The most challenging part of this work, both past-tense and currently, is finding a balance between the finances/marketing side of yoga as a business and the philosophical components of yoga. This includes marketing events without feeling like a salesperson and earning enough money to make ends meet while allowing yoga to be accessible and affordable to your clients…all while upholding the heart of yoga as a non-dogmatic practice characterized by self-inquiry and unity through adherence to the eight limbs of yoga.

It’s like this: Yoga students often see great value in their practices and have much appreciation for their teachers. An amazing yoga experience is like the satisfaction you feel after eating a delicious, well-prepared 5-star meal.
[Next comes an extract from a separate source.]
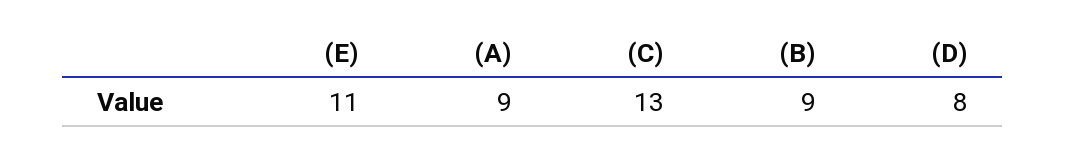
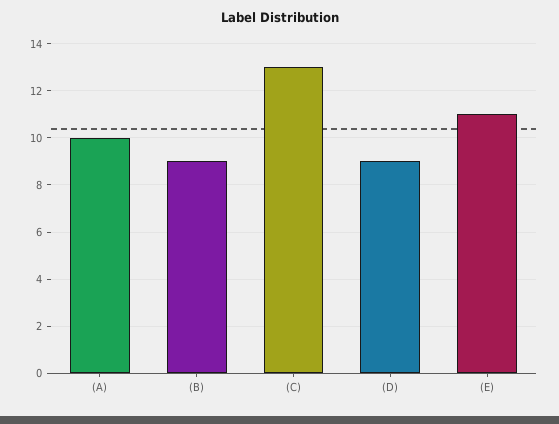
(A): 9 -> 10
(D): 8 -> 9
However, students would prefer to only pay fast-food prices for that meal, they only want consider the final product. For teachers, often the work is the reward, but we cannot sustain the 5-star quality on a fast food budget. Many of us who teach yoga as a living are like the fast-food employees making minimum wage and struggling to cover basic living expenses; we need to be paid for the work that goes into preparation in addition to the final product.

Basically, if yoga (or anything) is such an important component of your life, the amount of resources you devote to the development of your practice should proportionally reflect the value it has on your life. It feels taboo to even approach this subject, but there are some really inspirational people in the wellness industry beginning to intelligently bridge that gap. I’m still working on it!

What do you love most about you’re doing?

When we establish a practice (such as yoga) that routinely brings us to the state of connectivity through quiet mind, we see, speak, act and relate with more awareness, intention and love…experiencing this huge shift as an individual and developing a community as people practice together, THAT is why I love what I am doing.